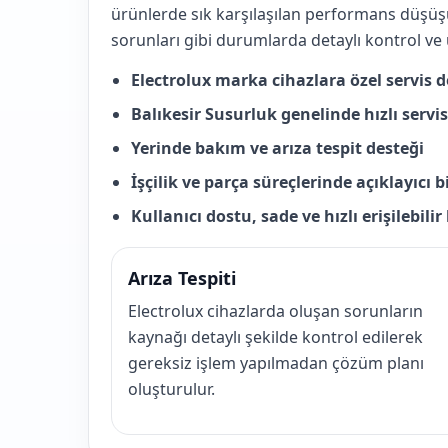
ürünlerde sık karşılaşılan performans düşüş
sorunları gibi durumlarda detaylı kontrol ve
Electrolux marka cihazlara özel servis 
Balıkesir Susurluk genelinde hızlı serv
Yerinde bakım ve arıza tespit desteği
İşçilik ve parça süreçlerinde açıklayıcı 
Kullanıcı dostu, sade ve hızlı erişilebili
Arıza Tespiti
Electrolux cihazlarda oluşan sorunların
kaynağı detaylı şekilde kontrol edilerek
gereksiz işlem yapılmadan çözüm planı
oluşturulur.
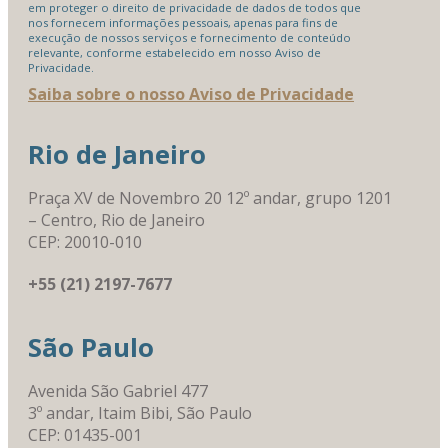
em proteger o direito de privacidade de dados de todos que
nos fornecem informações pessoais, apenas para fins de
execução de nossos serviços e fornecimento de conteúdo
relevante, conforme estabelecido em nosso Aviso de
Privacidade.
Saiba sobre o nosso Aviso de Privacidade
Rio de Janeiro
Praça XV de Novembro 20 12º andar, grupo 1201
– Centro, Rio de Janeiro
CEP: 20010-010
+55 (21) 2197-7677
São Paulo
Avenida São Gabriel 477
3º andar, Itaim Bibi, São Paulo
CEP: 01435-001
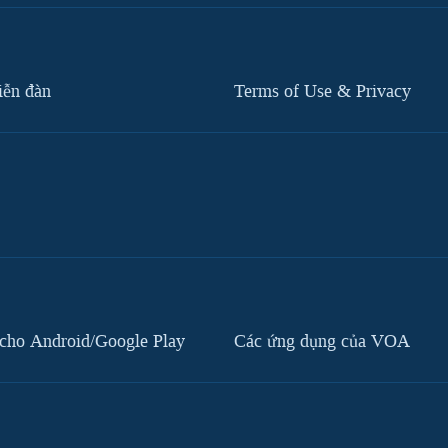
iễn đàn
Terms of Use & Privacy
cho Android/Google Play
Các ứng dụng của VOA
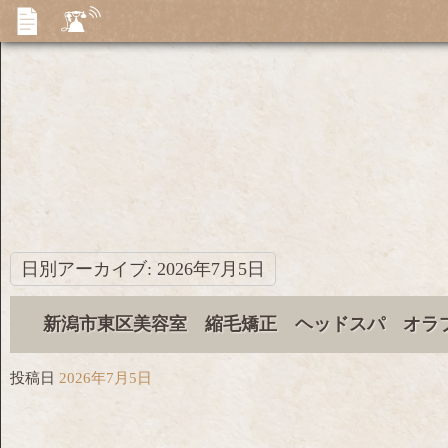
日別アーカイブ:
2026年7月5日
新潟市東区美容室 縮毛矯正 ヘッドスパ オラ
投稿日
2026年7月5日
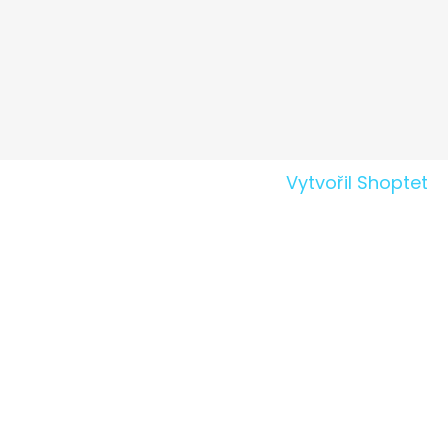
Vytvořil Shoptet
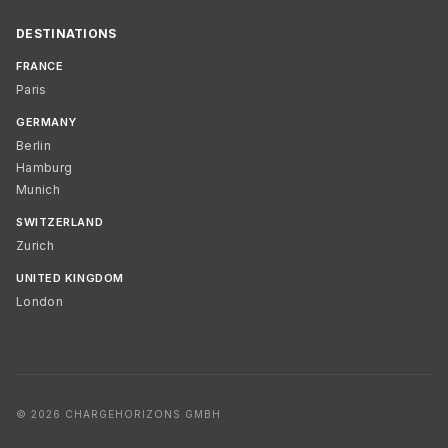
DESTINATIONS
FRANCE
Paris
GERMANY
Berlin
Hamburg
Munich
SWITZERLAND
Zurich
UNITED KINGDOM
London
© 2026 CHARGEHORIZONS GMBH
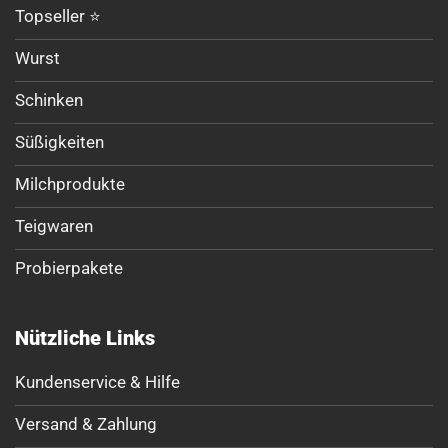
Topseller ⭐
Wurst
Schinken
Süßigkeiten
Milchprodukte
Teigwaren
Probierpakete
Nützliche Links
Kundenservice & Hilfe
Versand & Zahlung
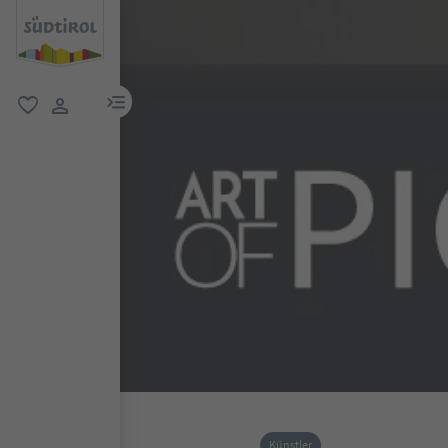
menu link
favorit
user link
Künstler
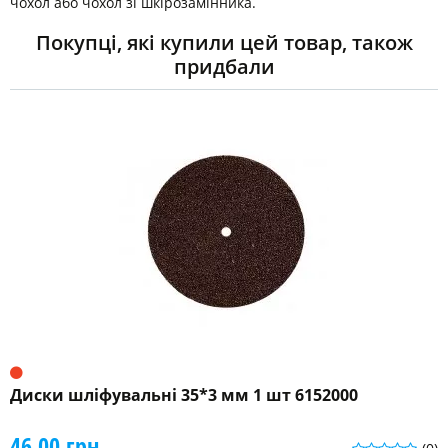
чохол або чохол зі шкірозамінника.
Покупці, які купили цей товар, також
придбали
Диски шліфувальні 35*3 мм 1 шт 6152000
46.00 грн.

Task goal » Copy every line from the records above that contains the string "hızlı".

Answer space »
Balıkesir Susurluk genelinde hızlı serv
Kullanıcı dostu, sade ve hızlı erişilebili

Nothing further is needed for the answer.